The problem with Audio Description implementation on Freeview is that it isn't done in a way that is backwards compatible with old receivers, as the commentary is broadcast on its own on a separate audio channel.
This means the box needs to be capable of decoding both the normal audio channel and the AD audio channel and mixing them together,
Any idea why it was chosen to do it that way? It seems a bit overly complicated. If the AD is pre-mixed with programme audio you have the ability to lower the volume during things like establishing shots to allow the AD through. If that's still possible it must mean some other kind of data going along with the AD to control programme volume.
I imagine its to save bandwidth. Audio only can be a lower bit rate than something which includes a larger variety of noises/music and it can be in mono rather than stereo.
That's part of it, yep.
When the Audio Described programme leaves the playout suite, it's got regular stereo audio on tracks 1 & 2. Track 3 is the narration, and track 4 is a control track - it sounds a bit like
Linear Timecode, but it's actually a data track which contains instructions on what to do with the main programme audio.

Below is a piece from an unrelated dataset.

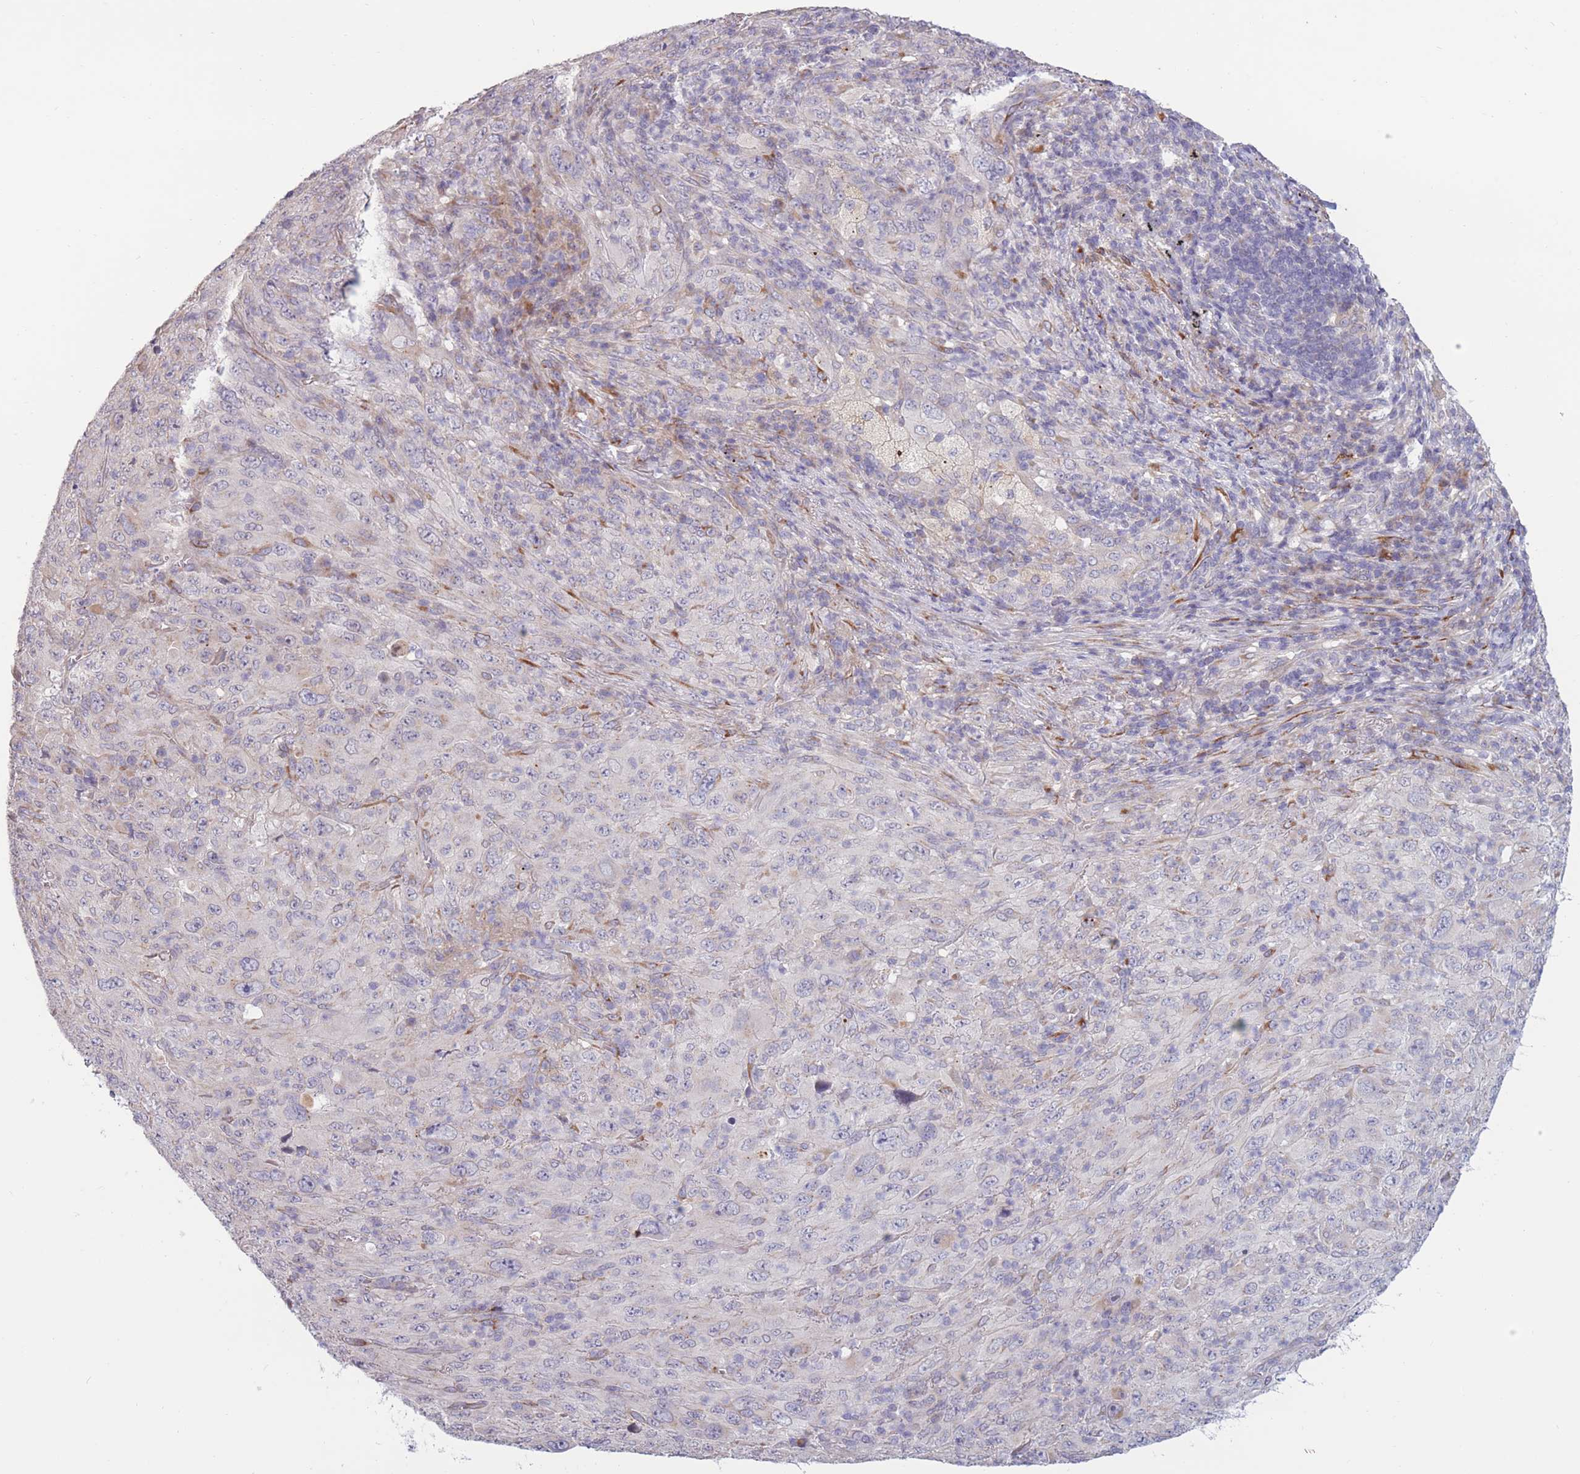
{"staining": {"intensity": "negative", "quantity": "none", "location": "none"}, "tissue": "melanoma", "cell_type": "Tumor cells", "image_type": "cancer", "snomed": [{"axis": "morphology", "description": "Malignant melanoma, Metastatic site"}, {"axis": "topography", "description": "Skin"}], "caption": "Human melanoma stained for a protein using immunohistochemistry exhibits no staining in tumor cells.", "gene": "CCNQ", "patient": {"sex": "female", "age": 56}}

There's a description of it in this
BBC R&D White Paper [pdf] - it's quite robust and can survive being compressed to buggery*.
During the coding & mux process for the DSat platform, there's a bit of kit which does the downmix, and creates a new audio pair. For
DTT, it's just transmitted as-is, and the set-top-box does the mix.
Some DTT STBs don't pay any attention to the control track (or lack thereof) and will just mix in whatever it finds on the third audio track. This has caused problems in the past where an OB which was working into another OB (Springwatch Unsprung, IIRC) was using that audio level for director's talkback, and so some viewers who had AD turned on got to listen to it.
* technical term